Rebel Rangi refuses to give up on Wallabies dream

Super Rugby
AAP
by AAP

He's been integral to Melbourne's charge to the top of the Australian Super Rugby ladder, but hooker Anaru Rangi doesn't appear to be on the radar of Wallabies coach Michael Cheika

Despite the World Cup six just months away and the Wallabies No.2 role far from being settled, Rangi says he hasn't had any contact from Cheika this year so is seemingly out of the mix.

Try-scoring Brumbies hooker Folau Fainga'a appears the frontrunner along with veteran Tatafu Polota-Nau.

Fellow Rebels hooker Jordan Uelese, who was in the Wallabies frame until suffering a knee injury mid last year, is still a month away from playing.

Ahead of their clash with the Sunwolves at AAMI Park on Saturday night Rangi said all he could do was keep performing in the hope of catching the eyes of selectors.

Rebels hooker anaru Rangi throwing into the lineout. Photo: Getty Images

He hoped that his age - 30 - didn't count against him.

"It's still a huge carrot that I'm chasing," said the Kiwi-born rake, who qualifies for the Wallabies through residency.

"I hope it's form that matters most, and hard work, and as long as I keep doing that I reckon I still have a crack.

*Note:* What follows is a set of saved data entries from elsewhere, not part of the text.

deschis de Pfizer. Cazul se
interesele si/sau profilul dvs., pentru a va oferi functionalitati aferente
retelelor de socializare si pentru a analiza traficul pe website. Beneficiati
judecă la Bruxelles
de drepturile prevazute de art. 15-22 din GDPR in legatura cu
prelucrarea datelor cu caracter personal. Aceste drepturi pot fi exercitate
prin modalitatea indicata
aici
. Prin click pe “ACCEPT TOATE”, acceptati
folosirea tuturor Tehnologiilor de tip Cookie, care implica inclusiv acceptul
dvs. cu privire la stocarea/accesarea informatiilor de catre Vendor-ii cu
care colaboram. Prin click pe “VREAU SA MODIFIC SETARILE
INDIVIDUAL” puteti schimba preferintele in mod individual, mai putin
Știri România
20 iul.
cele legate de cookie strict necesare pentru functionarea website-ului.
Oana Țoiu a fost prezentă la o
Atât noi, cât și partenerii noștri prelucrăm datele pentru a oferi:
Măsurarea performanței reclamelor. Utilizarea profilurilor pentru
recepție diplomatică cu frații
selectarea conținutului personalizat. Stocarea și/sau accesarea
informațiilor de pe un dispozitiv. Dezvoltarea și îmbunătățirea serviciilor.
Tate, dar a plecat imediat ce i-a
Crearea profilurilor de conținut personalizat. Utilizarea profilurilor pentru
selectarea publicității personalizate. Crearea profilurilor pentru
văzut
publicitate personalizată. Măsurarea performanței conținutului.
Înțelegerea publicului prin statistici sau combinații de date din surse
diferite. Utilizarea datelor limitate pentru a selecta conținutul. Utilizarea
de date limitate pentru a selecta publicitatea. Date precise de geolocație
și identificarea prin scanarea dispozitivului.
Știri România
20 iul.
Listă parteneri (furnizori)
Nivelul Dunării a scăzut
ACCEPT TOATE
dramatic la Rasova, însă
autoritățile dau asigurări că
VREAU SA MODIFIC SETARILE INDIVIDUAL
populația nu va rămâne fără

"It's still fairly early days so I'll keep pushing hard."

Rangi, who worked as a builder before making his Super Rugby debut for the Western Force in 2016, won the Rebels' players' player last season.

He credited his rise to prominence to the stiff competition for a starting jersey at Melbourne, with fellow Kiwi Robbie Abel, Uelese and rising star Hugh Roach also pushing for a start.

"There's massive competition here every week, competing, scratching and clawing to get every minute you can on the weekend," Rangi said.

 

"When you're training at that kind of intensity, come the game it's almost just like another training run."

While he gave up midweek beers and changed his diet when he got serious about his rugby, Rangi said the Rebels were now at him to add some more bulk to his 117kg frame.

But he didn't want to if it would affect his work-rate, which has proved so valuable for the team.

"The conditioning team wouldn't mind if I put a bit of weight on but I like to be busy out there and the work-rate thing is a big thing for me," he said.